Doctors vs pharmacists: Selling drugs gets no respect in Pakistan

Pharmacists are overworked, underpaid and not recognised as real medical practitioners. They deserve better!

Rakshinda Mujeeb September 13, 2013
Ever watched a Bollywood song and wondered why the back-up dancers, who are as pretty as the main actor/actress, fail to catch a glimpse of the limelight? There are some people who feel like this all the time. You may recognise them as the people behind the counter at a medical store -- I like to refer to them as ‘pharmacists’.

Fact: they study a crucial, nerve-racking five-year course and earn a doctorate of pharmacy, yet they are not recognised on professional platforms. I believe most of them are tired of this crazy roller coaster, where they are asked several times to describe what they have actually studied.

Many times I have heard them saying,
“I have a Pharm-D degree.”

And then the dumbfounded questions come pouring in,
“F-A-R-M D? What’s that?"

Pharm D is a five-year graduation programme imposed by the Pakistan pharmacy council in 2004. People then go on to debate about the differences between bachelor’s and doctoral degrees in pharmacy. The doctorate part gives you additional clinical exposure and two years of ward rounds in the final years of graduation. While this transition in the curriculum was aimed at keeping pace with the title of degree in advanced countries, we still fail to provide pharmacists a status equal to other health care professionals in our country.
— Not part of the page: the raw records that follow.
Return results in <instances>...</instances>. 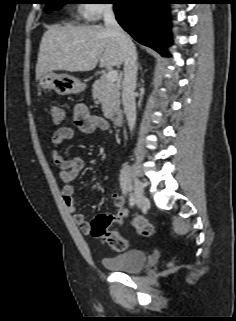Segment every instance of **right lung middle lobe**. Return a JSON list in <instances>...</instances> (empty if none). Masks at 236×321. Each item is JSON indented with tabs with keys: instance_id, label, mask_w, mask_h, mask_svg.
Segmentation results:
<instances>
[{
	"instance_id": "obj_1",
	"label": "right lung middle lobe",
	"mask_w": 236,
	"mask_h": 321,
	"mask_svg": "<svg viewBox=\"0 0 236 321\" xmlns=\"http://www.w3.org/2000/svg\"><path fill=\"white\" fill-rule=\"evenodd\" d=\"M46 6V12H50L51 10H58L61 8L65 3V0H48Z\"/></svg>"
}]
</instances>
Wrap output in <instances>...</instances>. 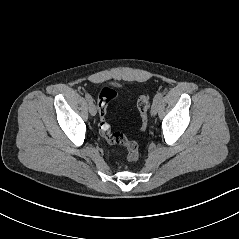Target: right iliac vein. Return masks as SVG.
Listing matches in <instances>:
<instances>
[{
	"instance_id": "63e3f726",
	"label": "right iliac vein",
	"mask_w": 239,
	"mask_h": 239,
	"mask_svg": "<svg viewBox=\"0 0 239 239\" xmlns=\"http://www.w3.org/2000/svg\"><path fill=\"white\" fill-rule=\"evenodd\" d=\"M89 112L92 116L96 115V106L93 102L89 103Z\"/></svg>"
}]
</instances>
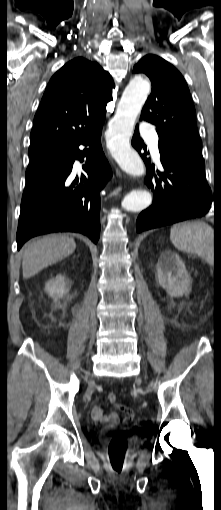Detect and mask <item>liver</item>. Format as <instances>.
Listing matches in <instances>:
<instances>
[{"label":"liver","mask_w":221,"mask_h":510,"mask_svg":"<svg viewBox=\"0 0 221 510\" xmlns=\"http://www.w3.org/2000/svg\"><path fill=\"white\" fill-rule=\"evenodd\" d=\"M76 249L73 238L53 234L26 243L21 251L24 279H28L44 268L66 258Z\"/></svg>","instance_id":"liver-1"}]
</instances>
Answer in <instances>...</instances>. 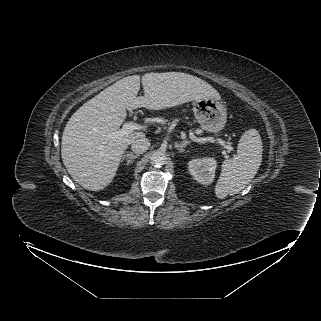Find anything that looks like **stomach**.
<instances>
[{
  "instance_id": "obj_1",
  "label": "stomach",
  "mask_w": 321,
  "mask_h": 321,
  "mask_svg": "<svg viewBox=\"0 0 321 321\" xmlns=\"http://www.w3.org/2000/svg\"><path fill=\"white\" fill-rule=\"evenodd\" d=\"M193 106L194 115L204 130L217 133L224 128L227 121V111L219 99L195 100Z\"/></svg>"
}]
</instances>
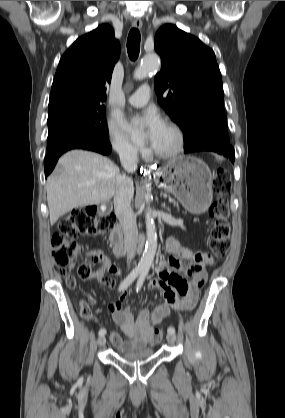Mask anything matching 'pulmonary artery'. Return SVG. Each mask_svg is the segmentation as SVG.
Wrapping results in <instances>:
<instances>
[{"label": "pulmonary artery", "mask_w": 285, "mask_h": 418, "mask_svg": "<svg viewBox=\"0 0 285 418\" xmlns=\"http://www.w3.org/2000/svg\"><path fill=\"white\" fill-rule=\"evenodd\" d=\"M150 97V89L147 86H141L134 94L128 98V103L139 107L147 103Z\"/></svg>", "instance_id": "e3ab8cb5"}]
</instances>
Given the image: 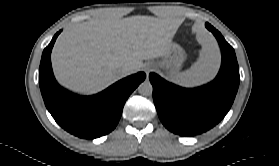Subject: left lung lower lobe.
Masks as SVG:
<instances>
[{"instance_id": "1", "label": "left lung lower lobe", "mask_w": 279, "mask_h": 166, "mask_svg": "<svg viewBox=\"0 0 279 166\" xmlns=\"http://www.w3.org/2000/svg\"><path fill=\"white\" fill-rule=\"evenodd\" d=\"M206 28L216 37L223 61L216 79L202 87L186 89L150 73L153 100L162 124L182 136L203 133L218 124L228 113L239 86V67L235 51L221 33L209 23Z\"/></svg>"}]
</instances>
A rising chorus in the pharmacy community has been calling to gain a health care provider status to add up to their profession, but the government of Pakistan denies identifying this issue in their list of top priority concerns.

Why is it so hard to provide pharmacists with their right to be paid for the vital role they play in patient care? Patients from all over the country visit pharmacists to get flu shots or a daily dose of vitamins.

When an annual celebrity awards ceremony concludes, not only directors and producers come forward, but backstage make-up artists are also acknowledged. Even when a restaurant wins the slot for top diners in the city, the chefs become the talk of the town. Then why is there such discrimination towards a reverent and hard-working profession?

Behind every successful project, there is a dedicated and enthusiastic team who made efforts and spent every single day working towards a better future. Likewise, pharmacists are an integral part in the team of healthcare providers. They improve the medication outcomes, address and identify medication errors and any possibilities of adverse drug reactions.

In a country where instances of people dying from taking the wrong medicines are common, pharmacists should be given their due credit, so they can be encouraged to help prevent this from happening. They will be more motivated, because currently, they are given the same status as, say, chemists.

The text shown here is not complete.